- To be done -
From the page on the Ombudsman's letter about damp and mould, extract word for word the passage that opens with the words containing "The Ombudsman Richard" and closes with "for resolving problems.".

- Page -
The Ombudsman Richard Blakeway has today written to social landlords about complaints relating to damp and mould asking them to renew their focus on the recommendations in his Spotlight report on the topic published last year. The Ombudsman has also raised the handling of legal claims alongside complaints and published a selection of casework relating to tone and communication on damp and mould cases.
The report, entitled ‘It’s not lifestyle’, said landlords should adopt a zero-tolerance approach to damp and mould and give it a higher priority with a change in culture from being reactive to proactive. It stated that landlords should avoid inferring blame on residents due to ‘lifestyle’ when it is often not solely their issue, and take responsibility for resolving problems.
The Ombudsman has asked landlords to assess themselves against the 26 recommendations, engaging with residents as part of that and publishing the outcome. These assessments may be used as evidence during an Ombudsman investigation and his letter underlines that the use of ‘heavy-handed’ language such as blaming the resident’s lifestyle may result in a finding of maladministration.

- Given records -
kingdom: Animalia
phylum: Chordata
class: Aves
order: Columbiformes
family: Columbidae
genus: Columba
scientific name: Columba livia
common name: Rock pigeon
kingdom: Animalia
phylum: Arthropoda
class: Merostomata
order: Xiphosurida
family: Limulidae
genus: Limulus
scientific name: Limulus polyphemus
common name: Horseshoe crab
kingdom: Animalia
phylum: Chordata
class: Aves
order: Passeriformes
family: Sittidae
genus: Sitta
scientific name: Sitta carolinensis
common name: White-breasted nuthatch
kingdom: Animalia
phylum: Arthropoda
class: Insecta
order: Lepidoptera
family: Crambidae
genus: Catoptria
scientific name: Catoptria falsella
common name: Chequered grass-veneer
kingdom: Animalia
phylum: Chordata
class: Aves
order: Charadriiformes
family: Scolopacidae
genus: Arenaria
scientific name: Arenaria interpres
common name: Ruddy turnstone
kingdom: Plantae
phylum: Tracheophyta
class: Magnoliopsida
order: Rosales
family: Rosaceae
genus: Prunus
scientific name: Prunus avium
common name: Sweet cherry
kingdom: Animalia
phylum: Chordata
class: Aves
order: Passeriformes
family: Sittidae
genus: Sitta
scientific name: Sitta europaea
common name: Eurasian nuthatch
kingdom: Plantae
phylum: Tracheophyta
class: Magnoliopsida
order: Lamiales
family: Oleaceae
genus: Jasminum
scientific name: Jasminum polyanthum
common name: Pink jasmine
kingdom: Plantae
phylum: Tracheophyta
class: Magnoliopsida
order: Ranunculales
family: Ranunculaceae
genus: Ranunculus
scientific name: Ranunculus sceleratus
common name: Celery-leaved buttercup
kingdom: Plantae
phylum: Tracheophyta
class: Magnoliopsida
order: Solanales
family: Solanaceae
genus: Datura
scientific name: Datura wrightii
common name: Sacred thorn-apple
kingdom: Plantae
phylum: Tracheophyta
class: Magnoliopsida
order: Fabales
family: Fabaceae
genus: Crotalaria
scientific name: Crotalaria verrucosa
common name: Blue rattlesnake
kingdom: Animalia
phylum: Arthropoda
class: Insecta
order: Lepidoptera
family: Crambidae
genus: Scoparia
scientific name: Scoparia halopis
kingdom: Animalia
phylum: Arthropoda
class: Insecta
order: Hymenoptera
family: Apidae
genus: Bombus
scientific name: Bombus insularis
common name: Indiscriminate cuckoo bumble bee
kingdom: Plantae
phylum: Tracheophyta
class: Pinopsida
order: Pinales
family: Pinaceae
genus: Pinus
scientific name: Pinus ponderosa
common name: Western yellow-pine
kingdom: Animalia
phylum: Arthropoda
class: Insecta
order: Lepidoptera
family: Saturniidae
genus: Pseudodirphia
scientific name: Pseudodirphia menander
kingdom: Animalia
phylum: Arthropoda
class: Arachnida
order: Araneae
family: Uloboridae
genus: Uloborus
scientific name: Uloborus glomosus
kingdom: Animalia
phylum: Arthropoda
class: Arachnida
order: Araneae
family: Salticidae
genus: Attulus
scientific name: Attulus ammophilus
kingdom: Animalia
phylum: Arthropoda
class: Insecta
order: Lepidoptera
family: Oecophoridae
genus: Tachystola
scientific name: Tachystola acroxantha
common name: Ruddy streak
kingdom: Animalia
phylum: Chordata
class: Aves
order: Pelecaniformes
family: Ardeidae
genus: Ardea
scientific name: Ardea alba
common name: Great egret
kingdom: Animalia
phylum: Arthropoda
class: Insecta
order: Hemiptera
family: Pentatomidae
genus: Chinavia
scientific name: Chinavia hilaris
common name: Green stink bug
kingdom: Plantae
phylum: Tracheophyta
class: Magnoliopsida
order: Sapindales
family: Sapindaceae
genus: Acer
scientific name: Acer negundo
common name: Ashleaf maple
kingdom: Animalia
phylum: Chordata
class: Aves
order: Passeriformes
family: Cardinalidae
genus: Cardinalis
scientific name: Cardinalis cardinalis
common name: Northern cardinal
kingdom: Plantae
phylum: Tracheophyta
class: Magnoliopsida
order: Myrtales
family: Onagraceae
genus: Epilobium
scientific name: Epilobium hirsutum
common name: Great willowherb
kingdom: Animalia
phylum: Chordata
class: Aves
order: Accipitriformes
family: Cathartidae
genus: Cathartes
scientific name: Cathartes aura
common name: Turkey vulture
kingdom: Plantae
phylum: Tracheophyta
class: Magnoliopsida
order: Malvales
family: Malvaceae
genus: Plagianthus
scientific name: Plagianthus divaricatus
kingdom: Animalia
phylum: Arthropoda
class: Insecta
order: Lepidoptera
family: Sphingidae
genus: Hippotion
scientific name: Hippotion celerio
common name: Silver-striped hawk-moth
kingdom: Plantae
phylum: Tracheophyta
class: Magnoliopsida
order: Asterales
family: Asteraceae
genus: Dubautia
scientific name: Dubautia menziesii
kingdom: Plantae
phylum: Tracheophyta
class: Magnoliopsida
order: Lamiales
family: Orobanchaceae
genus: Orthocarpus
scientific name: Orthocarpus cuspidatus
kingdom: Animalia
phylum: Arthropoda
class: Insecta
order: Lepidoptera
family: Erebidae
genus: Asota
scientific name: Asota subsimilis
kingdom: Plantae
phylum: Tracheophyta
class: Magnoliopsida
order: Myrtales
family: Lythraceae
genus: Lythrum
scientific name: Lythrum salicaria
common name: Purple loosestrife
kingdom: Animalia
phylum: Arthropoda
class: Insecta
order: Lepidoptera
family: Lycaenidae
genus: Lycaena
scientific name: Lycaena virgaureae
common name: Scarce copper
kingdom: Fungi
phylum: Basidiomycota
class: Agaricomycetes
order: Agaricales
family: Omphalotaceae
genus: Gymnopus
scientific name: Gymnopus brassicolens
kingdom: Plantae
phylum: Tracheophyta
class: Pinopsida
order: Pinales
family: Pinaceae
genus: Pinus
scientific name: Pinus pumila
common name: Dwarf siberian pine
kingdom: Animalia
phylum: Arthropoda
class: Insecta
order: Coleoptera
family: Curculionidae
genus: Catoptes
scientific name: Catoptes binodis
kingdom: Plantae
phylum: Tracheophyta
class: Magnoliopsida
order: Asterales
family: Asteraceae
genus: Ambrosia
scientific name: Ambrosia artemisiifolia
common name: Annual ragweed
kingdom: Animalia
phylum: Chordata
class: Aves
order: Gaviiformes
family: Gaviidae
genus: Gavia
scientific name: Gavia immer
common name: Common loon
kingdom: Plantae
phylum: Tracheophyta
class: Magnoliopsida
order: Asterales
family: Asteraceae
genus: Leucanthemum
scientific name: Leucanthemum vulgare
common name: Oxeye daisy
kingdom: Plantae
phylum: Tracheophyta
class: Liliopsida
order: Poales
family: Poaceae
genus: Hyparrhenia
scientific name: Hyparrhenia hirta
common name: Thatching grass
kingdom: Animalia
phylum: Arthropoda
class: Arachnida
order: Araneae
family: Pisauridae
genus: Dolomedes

- Solution for this task -
The Ombudsman Richard Blakeway has today written to social landlords about complaints relating to damp and mould asking them to renew their focus on the recommendations in his Spotlight report on the topic published last year. The Ombudsman has also raised the handling of legal claims alongside complaints and published a selection of casework relating to tone and communication on damp and mould cases.
The report, entitled ‘It’s not lifestyle’, said landlords should adopt a zero-tolerance approach to damp and mould and give it a higher priority with a change in culture from being reactive to proactive. It stated that landlords should avoid inferring blame on residents due to ‘lifestyle’ when it is often not solely their issue, and take responsibility for resolving problems.